The 'Performance Factor' (PF) compares the actual power output to the expected power output
under actual conditions. It is a metric provided in the PVA-1500 PV analyzer and data analysis
tool software. Since the performance factor is a ratio of measured vs. expected power based on
frontside STC specifications, the performance factor with bifacial modules will typically exceed
100%. (Note: PF of 100%-120% is typical, up to 130% with snow-covered ground). Performance factor can still be used to
identify outliers, modules or strings with a performance factor lower than those of comparable
modules or strings under comparable conditions
The I-V curve of different tests can be overlaid in the SMFT-1000 and PVA-1500 software to
identify outliers quickly. The measured I-V curve translated to STC will typically outperform the
manufacturer's expected I-V curve at STC because of the backside gain. Still, they should be
similar to other comparable modules or strings.

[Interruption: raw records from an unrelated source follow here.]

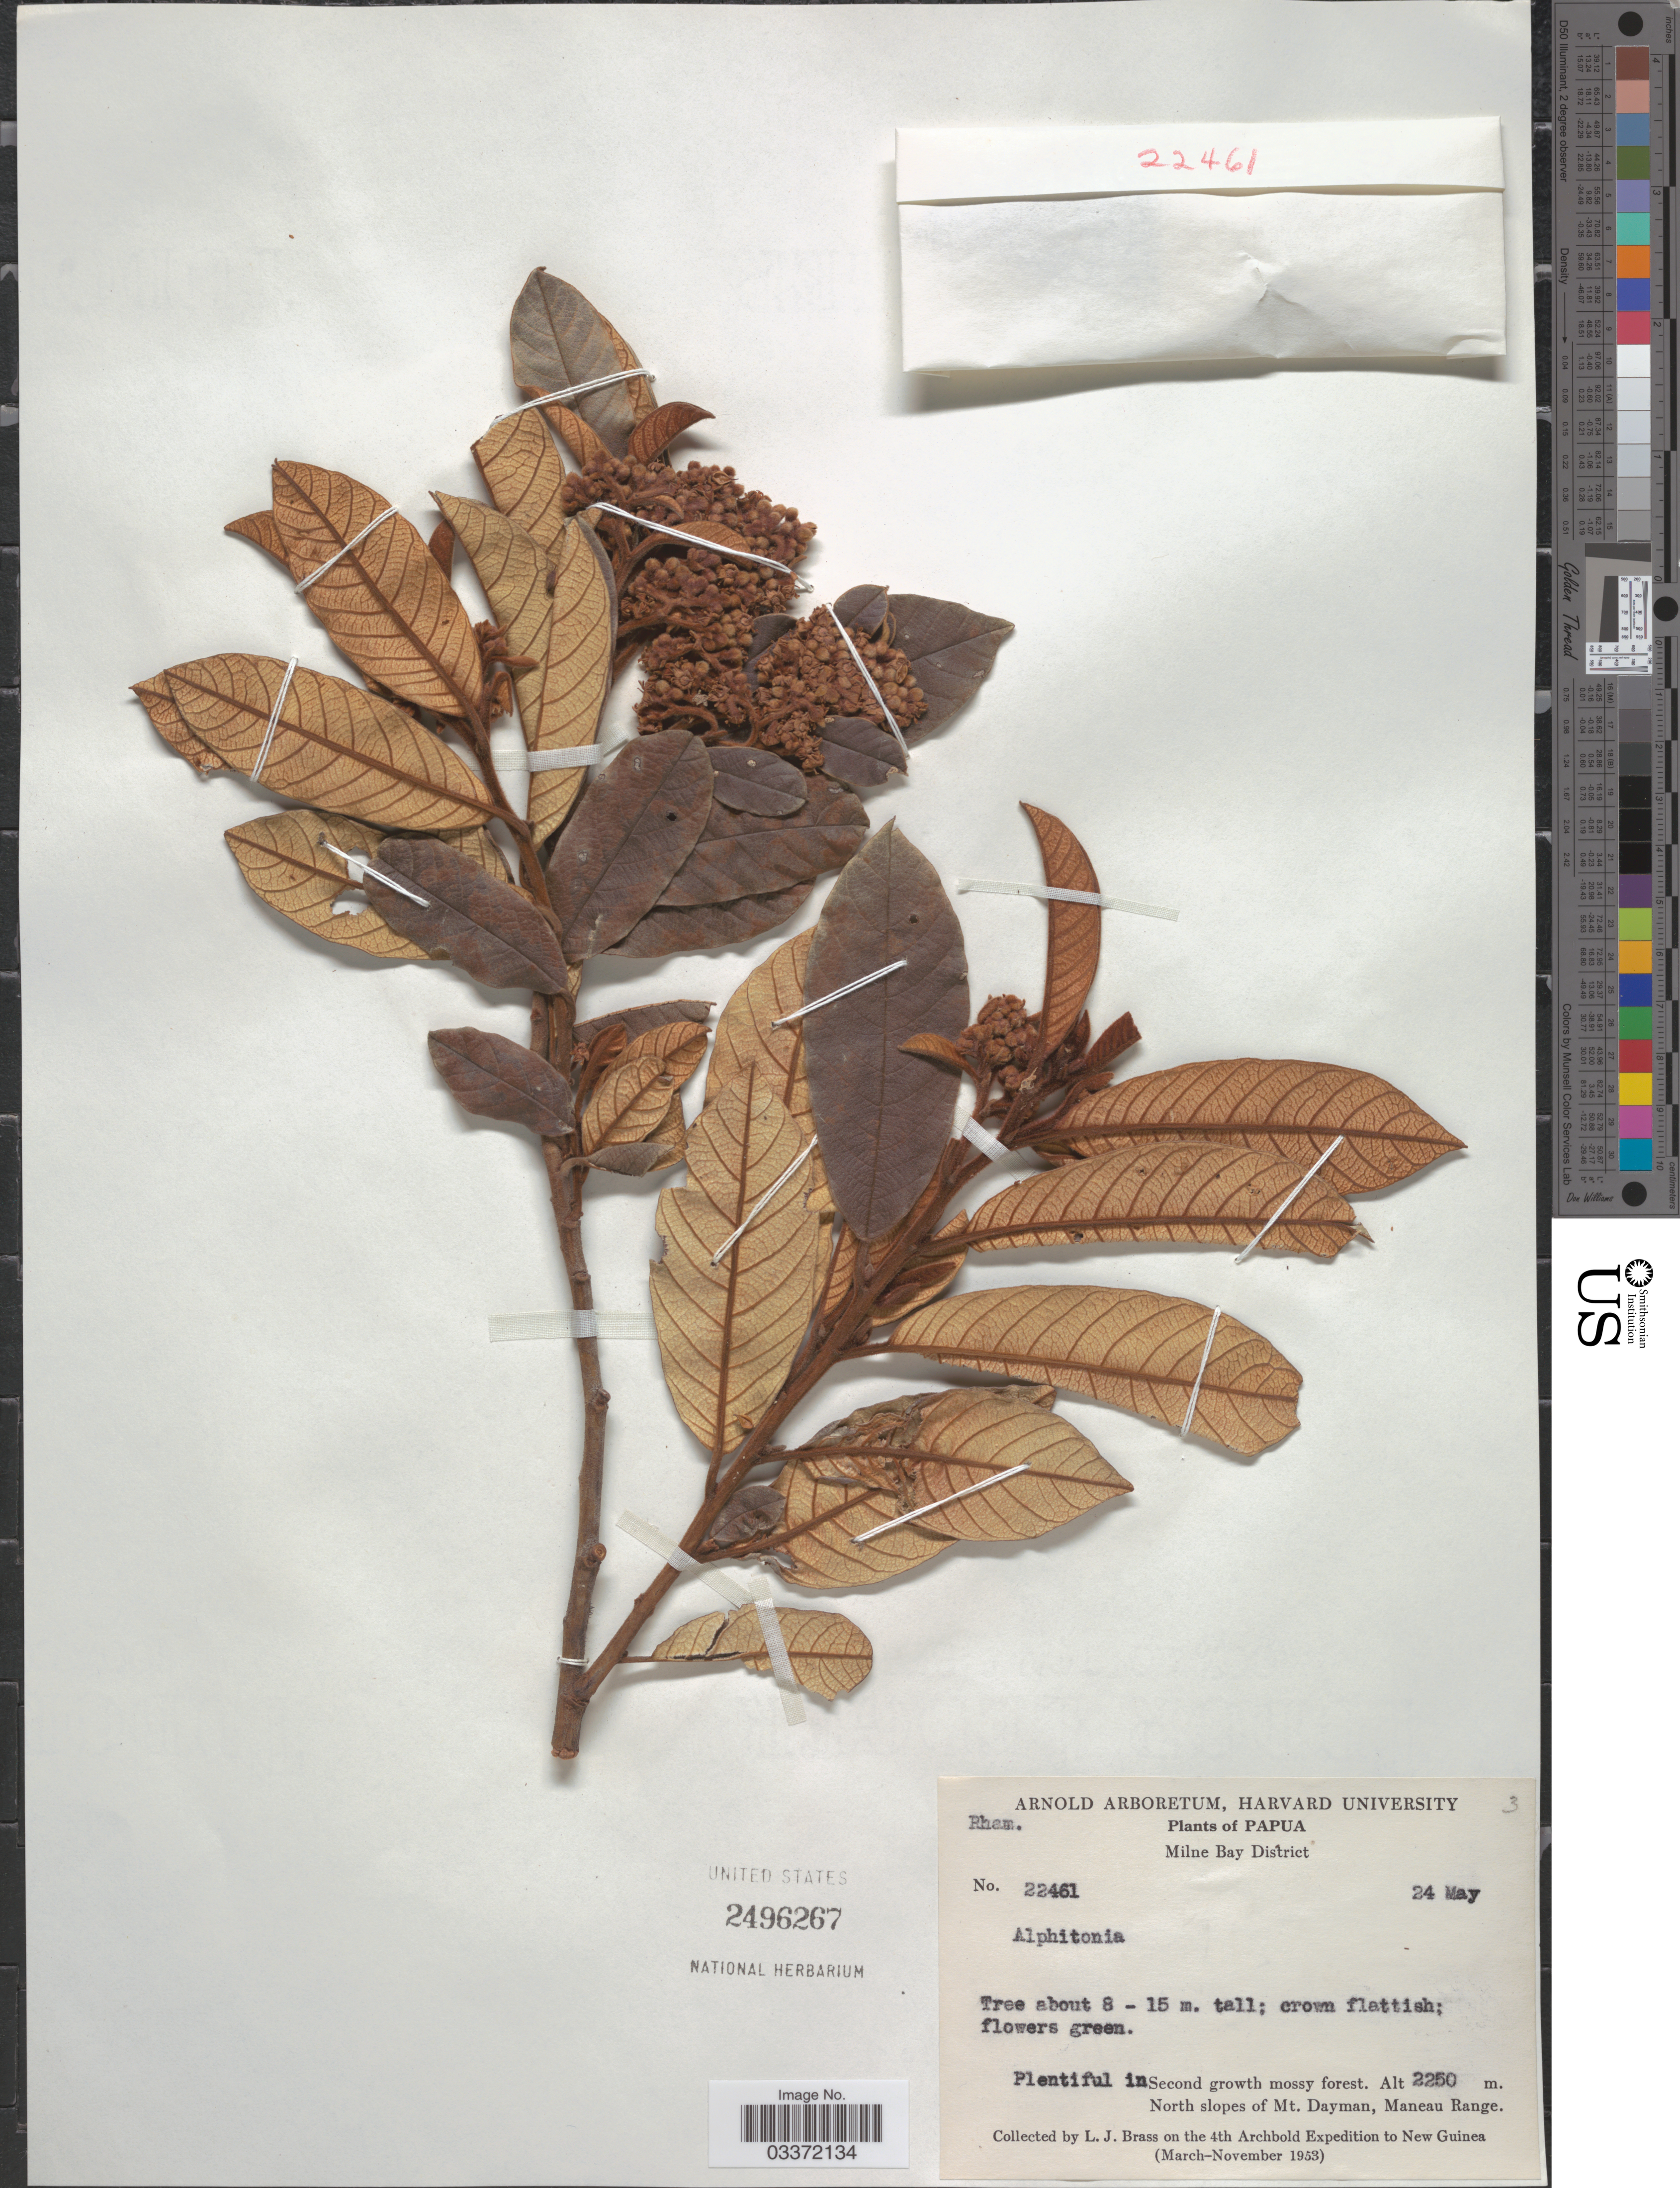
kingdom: Plantae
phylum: Tracheophyta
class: Magnoliopsida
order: Rosales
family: Rhamnaceae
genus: Alphitonia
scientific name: Alphitonia sp.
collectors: L. J. Brass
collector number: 22461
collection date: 1953-05-24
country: Papua New Guinea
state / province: Milne Bay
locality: Papua, Milne Bay District, North slopes of Mt. Dayman, Maneau Range, New Guinea.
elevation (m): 2250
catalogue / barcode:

You can identify any underperforming modules or strings by comparing the fill factor,
performance factor, and the I-V curve of different strings. This comparison helps pinpoint issues
such as shading, soiling, or module degradation, allowing for targeted maintenance and
optimization. Using the Fluke SMFT-1000 and PVA-1500 for I-V curve tracing of bifacial modules
provides comprehensive insights into their performance. Accurate testing and detailed analysis
help optimize the installation and maximize the energy yield of bifacial solar modules.
Conclusion
Testing the performance of bifacial modules provides valuable insights into their effectiveness.
While the bifacial factor is not included in modules' STC specs, using frontside irradiance
measured with Fluke SMFT-1000 and PVA-1500 allows for a consistent and comparable analysis
of bifacial module performance. By standardizing the approach to testing and comparison, solar
professionals can reliably assess the efficiency and quality of bifacial modules, even without
accounting for backside irradiance. This method identifies underperforming modules and
informs decisions for troubleshooting and maintaining solar arrays.